Die Sprache kann zwar viel, aber nicht alles. Woher kommt das? Es fing mit einfachen Begriffen an, Substantive, Verben… – Handfestes war zu Beginn. Dann kamen vermutlich abstrakte Worte hinzu: Liebe, Gerechtigkeit, Würde – doch was ist das? Wie definieren wir das? Das ist unmöglich, darum haben Dichter und Sänger zum Beispiel die Liebe besungen, damit wir eine leichte Ahnung von dem bekommen, was uns so sehr beschäftigt. Philosophen haben die Sprache vorangetrieben, mit deren Hilfe sie heute große Gedankengebäude bauen können. Dennoch machen wir immer wieder die Erfahrung: Sprache versagt. Wir können vieles von dem nicht ausdrücken, was für fühlen, was wir denken, was wir erfahren haben.
Ich sagte: „Gestern habe ich einen wunderschönen Sonnenuntergang gesehen, die Farben knallten so richtig, rot, orange, blau, schwarz, dazu die wunderbaren Wolken…“ – und der Gesprächspartner sagt: Ah, schön, habe ich auch schon mal gesehen. Aber das Fußballspiel…“. Ich habe etwas gefühlt, wollte es mitteilen – aber es erreichte nicht sein Herz.

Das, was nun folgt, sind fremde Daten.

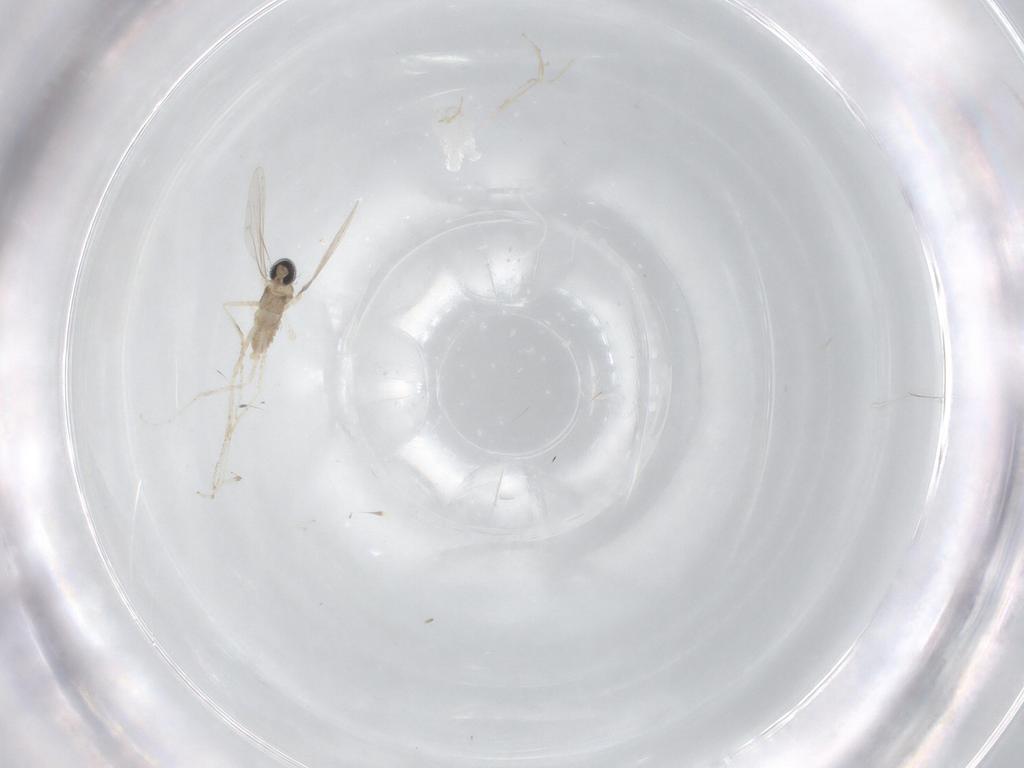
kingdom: Animalia
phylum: Arthropoda
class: Insecta
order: Diptera
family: Cecidomyiidae
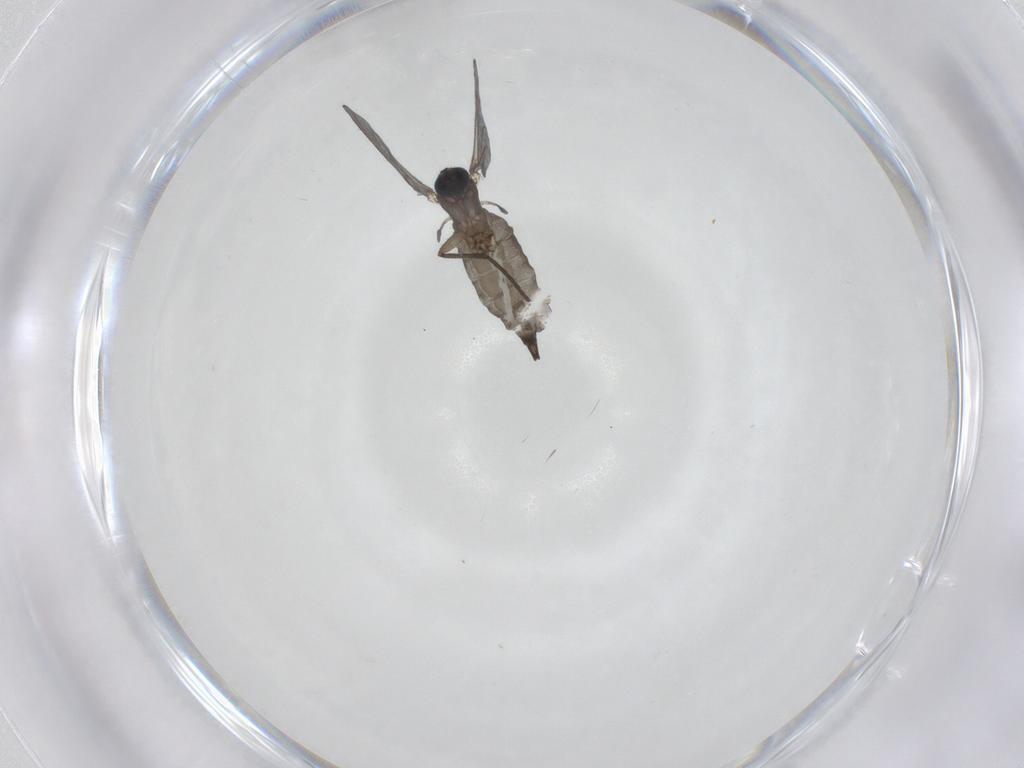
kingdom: Animalia
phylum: Arthropoda
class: Insecta
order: Diptera
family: Sciaridae
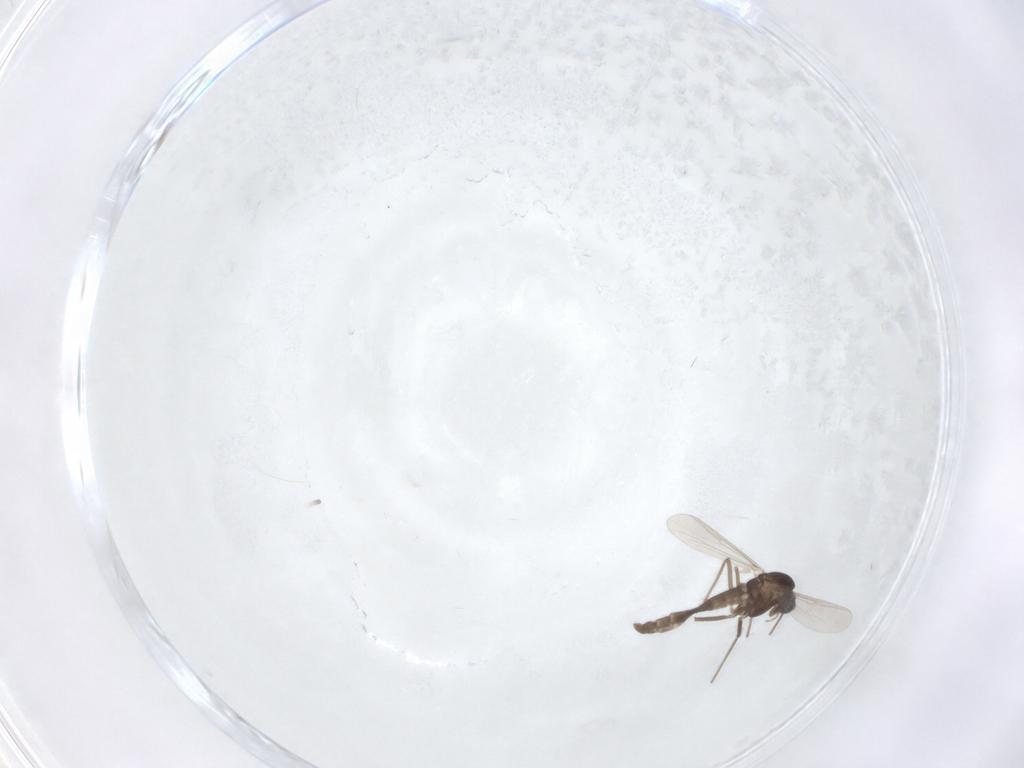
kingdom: Animalia
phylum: Arthropoda
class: Insecta
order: Diptera
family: Chironomidae
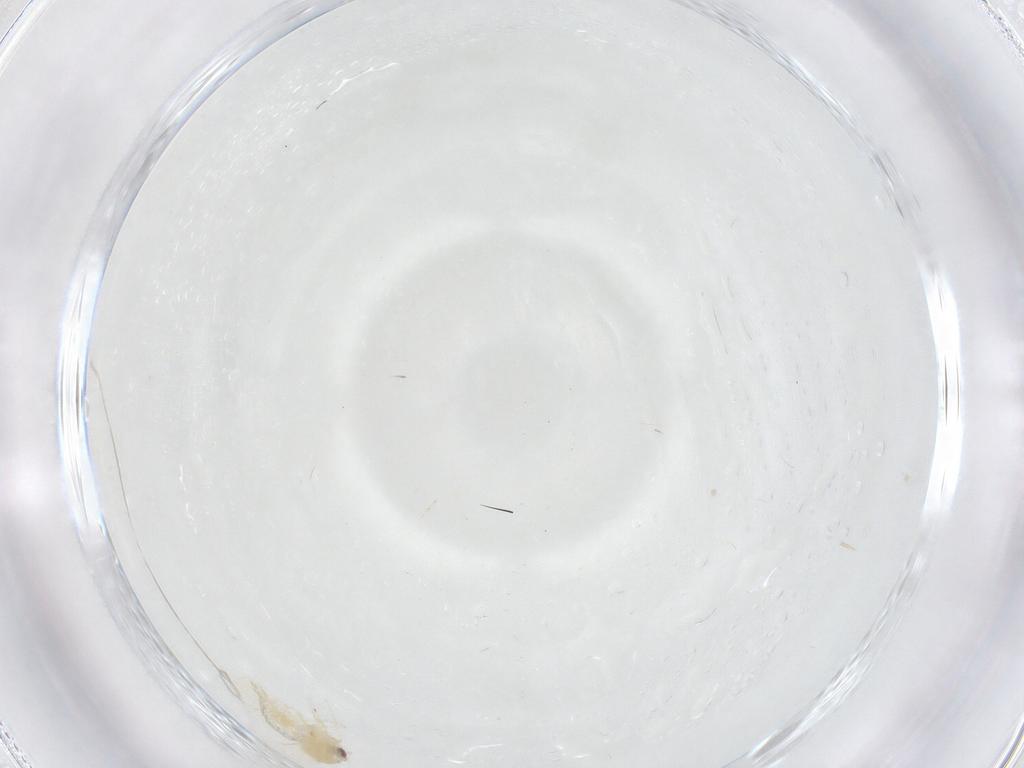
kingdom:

Und so geht es auch mit Glaubensthemen. Wie wunderbar, wie zart wird die Auferstehung Jesu beschrieben. Es ist etwas Einmaliges passiert – aber wie sagen Menschen es so weiter, dass andere nur annähernd verstehen können, worum es geht? Einer, der tot war – er ist wieder da! Unglaublich, ja! Unaussprechlich, ja! Aber dennoch wahr. Wie sagt man es? Und diese Schwierigkeit haben wir auch mit Blick auf die so genannte Himmelfahrt: Jesus Christus wurde nach seinem Tod erfahren, er war da, spürbar, hörbar, sichtbar – doch dann entzog er sich. Doch wie sagt man das alles weiter? Wie Dichter und Sänger versuchen die Christen das mit Bildern zu beschreiben. Die Bilder variieren, weil es nicht auf das Bild ankommt, sondern auf den Sachverhalt dahinter: Jesus Christus war als Lebendiger nach seinem Sterben unter uns – dann ist er zurückgekehrt in den Bereich Gottes. Dort ist er nun und leitet die Menschen, die sich ihm zuwenden, dass sie die Welt in seinem Sinn zum Guten verändern sollen, mit seiner Nähe, Liebe, seinem Geist und seiner Gegenwart.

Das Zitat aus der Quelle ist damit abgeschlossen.